Matthew:  Thanks, John, well said. I would add to that two points. One is the establishment of the healthcare technical standards is fundamentally important.

I’ll talk about standards specific to medical imaging. There is a standard that’s created that’s called the DICOM standard that’s been in place now for a couple of decades. Every manufacturer and everybody who takes a diagnostic picture inside the body conforms to this standard.

Having said that, dealing with every type of medical imaging and every manufacturer on the planet, what I would tell you is that a great number of those manufacturers conform to the standard but do something slightly nonstandard to it, and for a good basis reason within their own technology stack, which then creates interoperability problems.

Part of what the rules do here, and to get to your original question of what does it mean to the industry overall, the creation of the standard is fundamentally important. The requirement, beyond the standard, to make that data accessible is the missing piece.

If enforced with some reasonable penalties and consumer demands, the rules will force many of us in the healthcare IT field to make sure that we comply with the standard in its full integrity, especially as we look out over time. To your broader question of what it means for the industry, I will say to you that I think this has the potential of saving most of the healthcare IT industry that exists today.

So much of our industry has been created on, in some way or the other, finding unique, proprietary solutions that are driven by the data that we’ve got access to, to demonstrate value. If you look at what’s happening in technology across the industry, there is such an amazing movement of data in other industries, this has already occurred in health care, to the cloud.

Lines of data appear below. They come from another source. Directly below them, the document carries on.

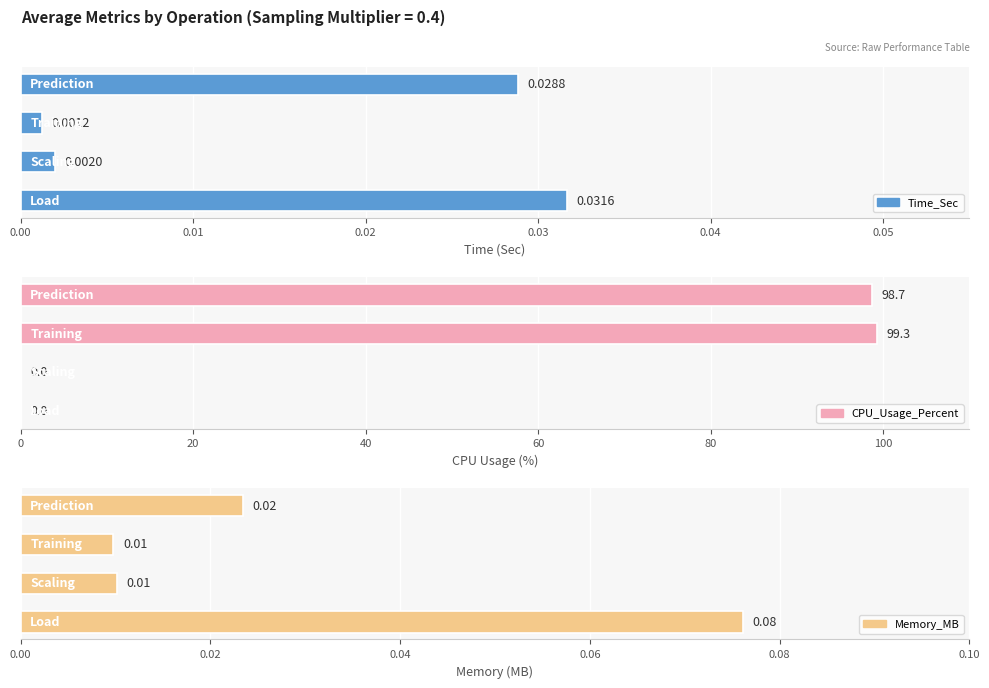

Is it true that CPU_Usage_Percent equals 0.0 at 0.00?

True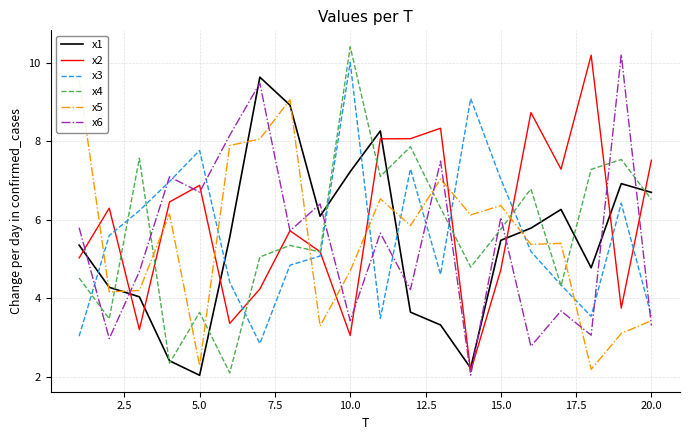

True or false: x3 and x1 cross at least once.

True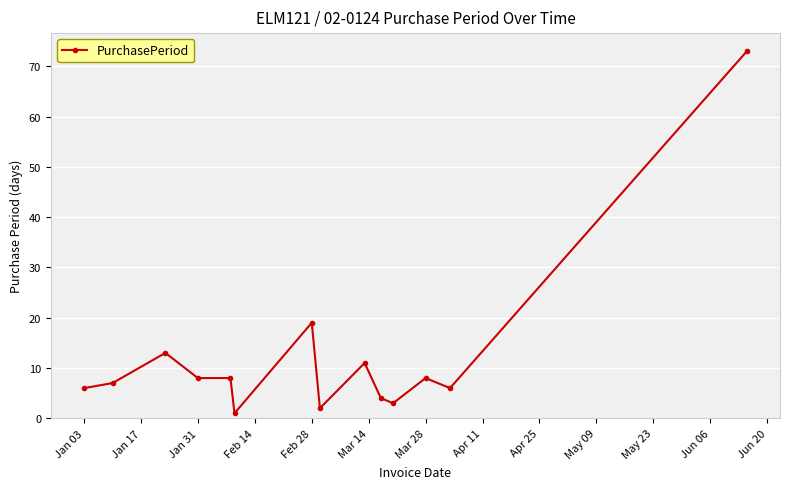

How many lines are shown in the chart?

1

You start putting data into and running operations on Amazon, on Microsoft, on Google, etc. Those environments talk to each other and have such an ability to drive performance and to innovate.

What’s going to happen here is, whether these large healthcare IT companies, the big EHR companies, the big manufacturers, the imaging companies, the GEs, the companies running large claims systems, or voice systems for health care, etc., once that data starts to go to the cloud, it will be standardized and it will be interoperable.

If our industry doesn’t do this and we don’t take it seriously, I would predict we could look ahead 5 years to 10 years from now, all that data is going to sit in the cloud anyway. Then it’s going to be non-healthcare companies that are delivering these solutions directly to consumers.

While many in the industry look at these things today and think of them as a technical burden and a resource burden, and something they hope to delay or forestall, I recognize the complexities. This gives them an opportunity to create future state products while they are still relevant in the marketplace with consumers and providers, etc., as opposed to becoming obsolete because they’re holding on to data and slow-walking administration of these things.

It might have to get a bit, eventually, explosive here, but I think many of these healthcare IT companies that have been around for decades and that people consider to be the gold standard, if they don’t embrace this quickly, they may not be here in a decade.

This gives them a chance. It forces them to get started in serious ways that, hopefully, they’ll embrace and adapt.